Return, exactly and in full, the lines of the records below starting at the one with "Resumo: A segmentação" and ending at the one with "Филиал на Мичурина", and no other lines.

- - - -

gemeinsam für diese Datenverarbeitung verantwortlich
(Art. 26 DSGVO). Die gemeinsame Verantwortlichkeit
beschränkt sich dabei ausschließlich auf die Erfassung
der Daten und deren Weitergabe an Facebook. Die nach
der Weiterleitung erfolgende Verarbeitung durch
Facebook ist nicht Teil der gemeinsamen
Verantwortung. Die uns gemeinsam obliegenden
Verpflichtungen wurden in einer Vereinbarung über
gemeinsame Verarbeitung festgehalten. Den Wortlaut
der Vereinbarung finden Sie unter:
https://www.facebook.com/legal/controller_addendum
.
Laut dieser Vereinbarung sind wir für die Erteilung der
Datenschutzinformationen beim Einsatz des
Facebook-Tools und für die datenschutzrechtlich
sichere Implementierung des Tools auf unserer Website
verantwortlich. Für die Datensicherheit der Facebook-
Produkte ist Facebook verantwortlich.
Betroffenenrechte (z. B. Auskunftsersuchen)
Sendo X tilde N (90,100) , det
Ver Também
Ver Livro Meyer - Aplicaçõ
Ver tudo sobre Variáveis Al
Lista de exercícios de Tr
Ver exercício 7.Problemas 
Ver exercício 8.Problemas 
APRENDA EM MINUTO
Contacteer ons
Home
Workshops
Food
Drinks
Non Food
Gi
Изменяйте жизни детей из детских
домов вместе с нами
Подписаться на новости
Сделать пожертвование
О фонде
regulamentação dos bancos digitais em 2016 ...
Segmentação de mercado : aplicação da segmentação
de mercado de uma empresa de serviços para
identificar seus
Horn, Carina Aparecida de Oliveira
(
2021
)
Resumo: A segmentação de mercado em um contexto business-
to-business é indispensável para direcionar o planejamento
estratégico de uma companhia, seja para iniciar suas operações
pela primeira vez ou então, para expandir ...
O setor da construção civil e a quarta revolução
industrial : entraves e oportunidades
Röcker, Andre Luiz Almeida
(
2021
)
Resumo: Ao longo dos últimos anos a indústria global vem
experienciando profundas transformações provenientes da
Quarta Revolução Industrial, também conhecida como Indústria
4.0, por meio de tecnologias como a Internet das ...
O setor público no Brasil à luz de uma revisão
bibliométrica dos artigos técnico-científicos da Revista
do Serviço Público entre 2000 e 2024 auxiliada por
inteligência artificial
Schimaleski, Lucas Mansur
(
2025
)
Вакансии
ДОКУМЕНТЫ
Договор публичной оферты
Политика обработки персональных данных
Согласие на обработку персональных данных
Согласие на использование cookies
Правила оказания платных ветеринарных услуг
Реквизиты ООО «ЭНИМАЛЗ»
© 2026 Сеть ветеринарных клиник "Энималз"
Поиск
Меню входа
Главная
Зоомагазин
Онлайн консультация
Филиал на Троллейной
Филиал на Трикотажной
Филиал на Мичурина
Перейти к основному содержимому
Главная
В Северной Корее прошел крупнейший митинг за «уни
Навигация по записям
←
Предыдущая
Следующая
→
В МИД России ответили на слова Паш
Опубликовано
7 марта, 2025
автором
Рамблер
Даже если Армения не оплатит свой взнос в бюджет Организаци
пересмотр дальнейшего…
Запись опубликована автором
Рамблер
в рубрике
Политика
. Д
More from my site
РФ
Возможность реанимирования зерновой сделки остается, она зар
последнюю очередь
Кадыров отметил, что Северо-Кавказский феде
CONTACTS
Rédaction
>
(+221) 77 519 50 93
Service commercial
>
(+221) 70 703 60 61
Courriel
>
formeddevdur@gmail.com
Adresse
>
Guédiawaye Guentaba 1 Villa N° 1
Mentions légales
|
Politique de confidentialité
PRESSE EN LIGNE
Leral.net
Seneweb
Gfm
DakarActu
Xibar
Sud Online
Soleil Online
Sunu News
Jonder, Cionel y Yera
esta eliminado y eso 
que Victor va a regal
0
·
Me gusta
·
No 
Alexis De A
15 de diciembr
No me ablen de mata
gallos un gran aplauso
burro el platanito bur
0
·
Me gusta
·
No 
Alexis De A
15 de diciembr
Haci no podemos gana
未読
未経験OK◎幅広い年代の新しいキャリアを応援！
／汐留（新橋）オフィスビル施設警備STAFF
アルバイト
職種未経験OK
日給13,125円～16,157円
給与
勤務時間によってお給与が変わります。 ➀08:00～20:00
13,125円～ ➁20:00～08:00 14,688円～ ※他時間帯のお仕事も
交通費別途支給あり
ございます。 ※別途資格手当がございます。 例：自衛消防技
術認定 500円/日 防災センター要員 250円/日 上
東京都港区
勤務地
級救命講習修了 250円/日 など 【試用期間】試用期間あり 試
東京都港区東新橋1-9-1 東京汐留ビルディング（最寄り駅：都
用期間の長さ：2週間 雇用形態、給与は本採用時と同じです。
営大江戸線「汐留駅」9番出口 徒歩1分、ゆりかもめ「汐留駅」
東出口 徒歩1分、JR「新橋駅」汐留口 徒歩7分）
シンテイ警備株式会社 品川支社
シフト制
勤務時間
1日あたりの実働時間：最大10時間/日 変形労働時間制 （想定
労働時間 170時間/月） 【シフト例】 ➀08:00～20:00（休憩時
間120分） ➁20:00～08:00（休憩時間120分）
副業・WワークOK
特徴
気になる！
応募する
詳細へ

- - - -

Result below.
Resumo: A segmentação de mercado em um contexto business-
to-business é indispensável para direcionar o planejamento
estratégico de uma companhia, seja para iniciar suas operações
pela primeira vez ou então, para expandir ...
O setor da construção civil e a quarta revolução
industrial : entraves e oportunidades
Röcker, Andre Luiz Almeida
(
2021
)
Resumo: Ao longo dos últimos anos a indústria global vem
experienciando profundas transformações provenientes da
Quarta Revolução Industrial, também conhecida como Indústria
4.0, por meio de tecnologias como a Internet das ...
O setor público no Brasil à luz de uma revisão
bibliométrica dos artigos técnico-científicos da Revista
do Serviço Público entre 2000 e 2024 auxiliada por
inteligência artificial
Schimaleski, Lucas Mansur
(
2025
)
Вакансии
ДОКУМЕНТЫ
Договор публичной оферты
Политика обработки персональных данных
Согласие на обработку персональных данных
Согласие на использование cookies
Правила оказания платных ветеринарных услуг
Реквизиты ООО «ЭНИМАЛЗ»
© 2026 Сеть ветеринарных клиник "Энималз"
Поиск
Меню входа
Главная
Зоомагазин
Онлайн консультация
Филиал на Троллейной
Филиал на Трикотажной
Филиал на Мичурина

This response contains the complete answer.